##### PAGE EXCERPT

Greatest hits album / EP by Hikaru Utada
- Released: November 24, 2010
- Recorded: 2004–2009 (Disc 1) 2009–2010 (Disc 2)
- Studio: Bunkamura Studio (Shibuya, Tokyo) Conway Recording Studios (Hollywood, California) Strongroom Studios (London, United Kingdom)
- Genre: J-pop; R&B; dance-pop; alternative; electronica;
- Length: 85:46 (total) 61:39 (Single Collection Vol. 2) 24:07 (EP Hymne à L'amour) ;
- Language: Japanese; some French;
- Label: Eastworld; EMI Music Japan;
- Producer: Hikaru Utada, Akira Miyake, Teruzane Skingg Utada

Hikaru Utada chronology
| This Is the One (2009) | Utada Hikaru Single Collection Vol. 2 (2010) | Fantôme (2016) |

Singles from Single Collection Vol. 2
- "Hymne à L'amour (Ai no Anthem)" Released: October 9, 2010 (download); "Goodbye Happiness" Released: November 10, 2010 (download); "Show Me Love (Not a Dream)" Released: November 17, 2010 (download);

= Utada Hikaru Single Collection Vol. 2 =

Utada Hikaru Single Collection Vol. 2 is the second compilation album by Japanese-American recording artist Hikaru Utada. It was released on November 24, 2010, by EMI Music Japan, the same day as their Universal-released English language compilation album, Utada the Best. The album includes two discs, with the first being a 13-track greatest hits album spanning 2004–2009, while the second is an extended play (named Hymne à L'amour) featuring new material. Along with Utada the Best, this remained Utada's last album release for six years, until 2016's Fantôme, due to an announced hiatus. Several of the new songs achieved commercial success, with "Goodbye Happiness" reaching number one on Billboards Japan Hot 100 chart, and "Can't Wait 'Til Christmas" reaching number one on the Recording Industry Association of Japan's digital track chart. Both songs have been certified by the association as gold records for full-length cellphone downloads.

##########

**LIST OF TASKS**
- a) In the Single Collection Vol. 2 article, which song reached number one on Billboard's Japan Hot 100 chart?
- b) Resume the Single Collection Vol. 2 article after its last sentence and keep writing it.
The rows below come from a separate source unrelated to the article about this album.

##### LISTING

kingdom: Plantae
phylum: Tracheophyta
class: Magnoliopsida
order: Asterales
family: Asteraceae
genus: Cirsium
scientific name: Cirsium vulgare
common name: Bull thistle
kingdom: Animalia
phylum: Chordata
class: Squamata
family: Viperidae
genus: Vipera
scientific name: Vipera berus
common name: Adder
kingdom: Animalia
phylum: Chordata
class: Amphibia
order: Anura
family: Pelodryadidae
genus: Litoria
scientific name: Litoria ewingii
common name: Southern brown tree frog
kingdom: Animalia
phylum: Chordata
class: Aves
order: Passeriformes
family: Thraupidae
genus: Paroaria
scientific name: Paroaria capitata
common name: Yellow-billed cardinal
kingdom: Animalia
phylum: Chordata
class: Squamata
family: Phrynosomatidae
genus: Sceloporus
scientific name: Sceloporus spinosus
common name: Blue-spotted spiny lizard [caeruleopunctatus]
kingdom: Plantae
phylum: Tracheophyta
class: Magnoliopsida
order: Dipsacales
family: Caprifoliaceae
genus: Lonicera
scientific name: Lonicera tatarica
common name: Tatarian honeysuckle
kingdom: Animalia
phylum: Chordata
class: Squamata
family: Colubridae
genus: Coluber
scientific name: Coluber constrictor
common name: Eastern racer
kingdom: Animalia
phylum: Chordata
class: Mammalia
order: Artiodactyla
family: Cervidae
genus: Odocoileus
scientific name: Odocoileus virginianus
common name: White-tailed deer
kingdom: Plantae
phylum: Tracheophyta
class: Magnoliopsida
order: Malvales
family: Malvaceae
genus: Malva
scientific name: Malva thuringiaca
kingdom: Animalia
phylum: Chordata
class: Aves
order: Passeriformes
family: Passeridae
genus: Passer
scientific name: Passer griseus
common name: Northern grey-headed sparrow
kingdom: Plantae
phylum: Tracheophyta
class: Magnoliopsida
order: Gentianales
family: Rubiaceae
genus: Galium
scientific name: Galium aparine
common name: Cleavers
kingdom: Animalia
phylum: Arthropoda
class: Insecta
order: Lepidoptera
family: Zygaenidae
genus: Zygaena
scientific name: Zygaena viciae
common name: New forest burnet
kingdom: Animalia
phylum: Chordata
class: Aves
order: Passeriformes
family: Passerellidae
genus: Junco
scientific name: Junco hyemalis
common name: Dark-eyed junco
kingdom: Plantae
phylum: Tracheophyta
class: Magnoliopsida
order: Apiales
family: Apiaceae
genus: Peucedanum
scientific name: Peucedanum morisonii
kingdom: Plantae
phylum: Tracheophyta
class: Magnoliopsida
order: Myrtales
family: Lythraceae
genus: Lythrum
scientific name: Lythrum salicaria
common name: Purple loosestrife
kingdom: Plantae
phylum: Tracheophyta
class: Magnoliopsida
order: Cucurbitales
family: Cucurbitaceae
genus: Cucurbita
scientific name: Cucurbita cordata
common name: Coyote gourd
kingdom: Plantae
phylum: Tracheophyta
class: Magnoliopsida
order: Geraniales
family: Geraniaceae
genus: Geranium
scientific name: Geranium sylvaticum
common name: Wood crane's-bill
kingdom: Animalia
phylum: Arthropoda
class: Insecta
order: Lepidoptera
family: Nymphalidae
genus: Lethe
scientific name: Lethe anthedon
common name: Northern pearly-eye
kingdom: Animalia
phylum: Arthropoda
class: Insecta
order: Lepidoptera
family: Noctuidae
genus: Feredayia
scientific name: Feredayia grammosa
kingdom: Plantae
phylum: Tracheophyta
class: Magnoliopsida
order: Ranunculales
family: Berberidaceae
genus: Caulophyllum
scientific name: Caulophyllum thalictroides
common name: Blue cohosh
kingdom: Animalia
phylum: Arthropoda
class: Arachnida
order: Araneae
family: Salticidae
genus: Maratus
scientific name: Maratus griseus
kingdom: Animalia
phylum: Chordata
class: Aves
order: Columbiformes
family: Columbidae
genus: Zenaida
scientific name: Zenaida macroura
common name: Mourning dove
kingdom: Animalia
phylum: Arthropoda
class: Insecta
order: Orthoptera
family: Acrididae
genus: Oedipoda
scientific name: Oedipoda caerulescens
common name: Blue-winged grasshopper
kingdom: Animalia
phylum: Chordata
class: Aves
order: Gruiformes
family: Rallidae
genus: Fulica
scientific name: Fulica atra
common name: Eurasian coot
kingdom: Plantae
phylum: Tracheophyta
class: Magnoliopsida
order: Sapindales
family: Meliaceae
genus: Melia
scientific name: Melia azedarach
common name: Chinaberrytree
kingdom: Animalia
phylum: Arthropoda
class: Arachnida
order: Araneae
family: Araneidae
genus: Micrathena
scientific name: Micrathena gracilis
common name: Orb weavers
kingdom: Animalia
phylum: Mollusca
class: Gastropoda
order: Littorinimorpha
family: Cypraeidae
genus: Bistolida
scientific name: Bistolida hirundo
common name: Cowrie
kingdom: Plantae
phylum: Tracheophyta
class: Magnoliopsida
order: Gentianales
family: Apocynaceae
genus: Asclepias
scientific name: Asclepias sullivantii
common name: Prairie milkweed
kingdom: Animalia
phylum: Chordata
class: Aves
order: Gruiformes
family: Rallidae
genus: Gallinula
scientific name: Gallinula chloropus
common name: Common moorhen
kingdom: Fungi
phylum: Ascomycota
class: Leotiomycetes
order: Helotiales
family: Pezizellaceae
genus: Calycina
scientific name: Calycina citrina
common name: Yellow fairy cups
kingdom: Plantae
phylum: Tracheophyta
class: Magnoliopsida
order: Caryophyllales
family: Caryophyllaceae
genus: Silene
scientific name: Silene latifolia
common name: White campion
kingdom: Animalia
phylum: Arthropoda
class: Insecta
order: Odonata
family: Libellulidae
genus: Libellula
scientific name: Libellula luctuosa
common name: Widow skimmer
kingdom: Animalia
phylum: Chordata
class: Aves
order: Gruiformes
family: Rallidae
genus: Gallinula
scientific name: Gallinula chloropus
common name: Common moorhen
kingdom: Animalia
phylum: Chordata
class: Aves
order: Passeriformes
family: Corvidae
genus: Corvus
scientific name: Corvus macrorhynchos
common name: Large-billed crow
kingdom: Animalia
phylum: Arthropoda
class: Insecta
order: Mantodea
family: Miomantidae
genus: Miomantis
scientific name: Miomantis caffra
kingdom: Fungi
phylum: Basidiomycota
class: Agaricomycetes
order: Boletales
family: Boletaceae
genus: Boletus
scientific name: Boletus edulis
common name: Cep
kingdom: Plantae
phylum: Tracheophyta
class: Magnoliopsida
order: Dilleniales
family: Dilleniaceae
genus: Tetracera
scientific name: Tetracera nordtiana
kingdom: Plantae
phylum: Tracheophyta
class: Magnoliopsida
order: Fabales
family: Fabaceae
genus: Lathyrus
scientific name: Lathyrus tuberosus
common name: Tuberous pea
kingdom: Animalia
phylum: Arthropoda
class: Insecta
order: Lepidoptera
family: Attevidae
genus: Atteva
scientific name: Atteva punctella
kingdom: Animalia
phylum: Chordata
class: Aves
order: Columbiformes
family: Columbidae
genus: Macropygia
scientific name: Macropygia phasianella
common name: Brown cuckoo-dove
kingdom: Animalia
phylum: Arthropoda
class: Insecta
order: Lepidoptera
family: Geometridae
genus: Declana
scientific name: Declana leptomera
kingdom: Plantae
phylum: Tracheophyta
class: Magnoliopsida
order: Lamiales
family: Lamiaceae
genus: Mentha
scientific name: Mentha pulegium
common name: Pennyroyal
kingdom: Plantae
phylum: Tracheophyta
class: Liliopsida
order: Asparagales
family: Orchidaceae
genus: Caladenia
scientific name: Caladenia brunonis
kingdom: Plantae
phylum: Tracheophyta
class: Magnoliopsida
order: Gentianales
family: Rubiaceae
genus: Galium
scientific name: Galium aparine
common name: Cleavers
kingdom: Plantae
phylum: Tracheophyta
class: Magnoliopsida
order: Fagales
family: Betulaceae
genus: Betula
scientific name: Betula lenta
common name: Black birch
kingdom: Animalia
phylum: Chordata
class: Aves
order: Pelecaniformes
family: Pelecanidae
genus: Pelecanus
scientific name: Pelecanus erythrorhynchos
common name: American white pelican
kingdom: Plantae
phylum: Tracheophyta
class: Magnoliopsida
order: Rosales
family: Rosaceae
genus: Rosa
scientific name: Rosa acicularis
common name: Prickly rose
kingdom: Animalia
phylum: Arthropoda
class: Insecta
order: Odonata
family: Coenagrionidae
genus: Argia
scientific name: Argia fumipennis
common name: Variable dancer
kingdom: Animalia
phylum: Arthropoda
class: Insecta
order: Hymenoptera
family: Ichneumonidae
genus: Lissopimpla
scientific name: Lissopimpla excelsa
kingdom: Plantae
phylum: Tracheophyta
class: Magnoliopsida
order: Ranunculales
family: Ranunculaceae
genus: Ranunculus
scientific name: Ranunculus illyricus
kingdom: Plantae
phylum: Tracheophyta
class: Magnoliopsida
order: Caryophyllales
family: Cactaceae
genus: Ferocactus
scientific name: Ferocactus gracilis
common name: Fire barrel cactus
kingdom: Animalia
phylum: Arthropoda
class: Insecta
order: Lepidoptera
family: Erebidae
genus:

##########

**PER-TASK OUTPUTS**
- a) "Goodbye Happiness"

- b)
According to Oricon, the album sold 334,000 copies by the end of 2010, being the 20th best-selling album of the year in Japan. The album also became the 56th best-selling album for 2011 in Japan, selling 108,000 copies since early 2011, summing up to a total of 443,000 units since its release date; however, Utada Hikaru Single Collection Vol. 2 still remains Utada's lowest-selling Japanese album to date. The album is certified Double Platinum by RIAJ for shipping half-a-million units to Japanese record stores.

== Background and development ==
In a blog entry dated August 9, 2010, Utada announced the greatest hits album, as well as a planned hiatus. Utada does not consider the hiatus a retirement from music, as they enjoy the process of making music, and considers themselves a musician. Furthermore, Utada still has a contract to fulfill with EMI Group, a contract signed in 2010 to release music globally under the name Hikaru Utada. Utada explained in an interview on Tokio Hot 100 that the hiatus was to ground them, as since they were 15 they had not grown up, and had no concept of 'true personal growth'. During their hiatus, they intend to do overseas volunteer work, learn French, and re-establish relationships with their relatives, such as with their father and manager Teruzane Utada, who they admitted not meeting outside of work.

The first disc is a collection of Utada's physical and digital singles released from their albums Ultra Blue (2006) and Heart Station (2008) in a reverse chronological order. This includes the 2009 Russell McNamara remix of "Beautiful World" for the film Evangelion: 2.0 You Can (Not) Advance, "Beautiful World (Planitb Acoustica Mix)", however the collection does not include "Fight the Blues", the lead digital single from Heart Station, or their 2008 digital single "Eternally (Drama Mix)" a re-arrangement of a song from their 2001 album Distance for use in the drama Innocent Love.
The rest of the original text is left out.